## Trecho de origem
+ + +

De acordo com Santiago, para a historigrafia local, os afro-descendentes começaram a chegar em Criciúma a partir de 1905, e distribuíram-se pelas vilas operárias, ou nas e proximidade da região central da cidade. Para ela, na rua Henrique Lage, um dos mais importantes logradouros, os afro-descendentes conviviam com os descendentes de origem italiana, alemã, portuguesa, que ali também residiam.[29]
As famílias afro-descendentes viviam em situação de pobreza, As mulheres como escolhedeiras nas minas de carvão, empregadas domésticas, lavadeiras e marmiteiras, serviços pouco valorizados, mas que representava a garantia de sobrevivência das famílias. Os homens trabalhavam nas minas, além de mineiros, eram motoristas, apontadores, serventes e vigilantes.

+ + +

## Informações fornecidas

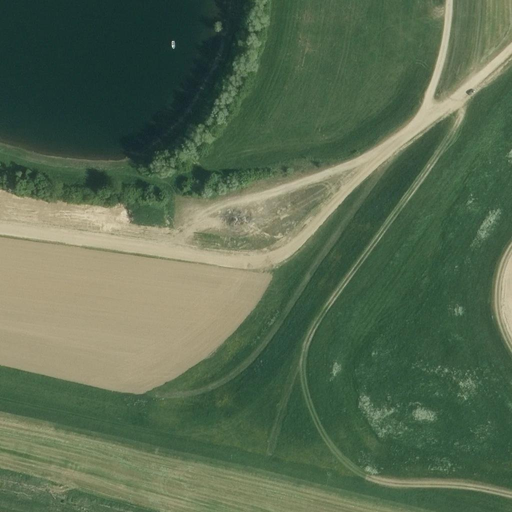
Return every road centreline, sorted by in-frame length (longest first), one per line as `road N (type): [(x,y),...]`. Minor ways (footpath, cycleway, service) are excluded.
road 1 (track): [(412,128),(272,261),(0,228)]
road 2 (track): [(511,493),(367,477)]
road 3 (track): [(412,128),(438,73),(449,0)]
road 4 (track): [(412,128),(511,53)]
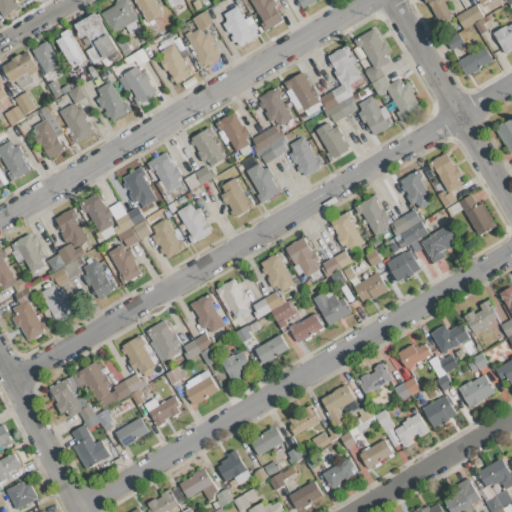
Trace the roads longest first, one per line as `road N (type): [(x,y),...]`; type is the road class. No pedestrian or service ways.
road 1 (residential): [(511,84),(13,382)]
road 2 (residential): [(511,251),(79,509)]
road 3 (residential): [(372,0),(0,221)]
road 4 (residential): [(390,0),(511,205)]
road 5 (residential): [(511,417),(353,511)]
road 6 (residential): [(0,356),(80,511)]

+ + +

## O que se pede
**1)** Liste todas as ocupações das mulheres afro-descendentes mencionadas no texto sobre os afro-descendentes em Criciúma.
**2)** Reproduza somente o trecho da listagem que vai da linha que contém "Trace the roads" até a linha que contém "road 2 (residential): [(511,251),(79,509)]", trocando "service" por "private" e mantendo todo o resto igual.

## Respostas completas
**1)** As ocupações das mulheres mencionadas no texto são escolhedeiras nas minas de carvão, empregadas domésticas, lavadeiras e marmiteiras.

**2)**
Trace the roads longest first, one per line as `road N (type): [(x,y),...]`; type is the road class. No pedestrian or private ways.
road 1 (residential): [(511,84),(13,382)]
road 2 (residential): [(511,251),(79,509)]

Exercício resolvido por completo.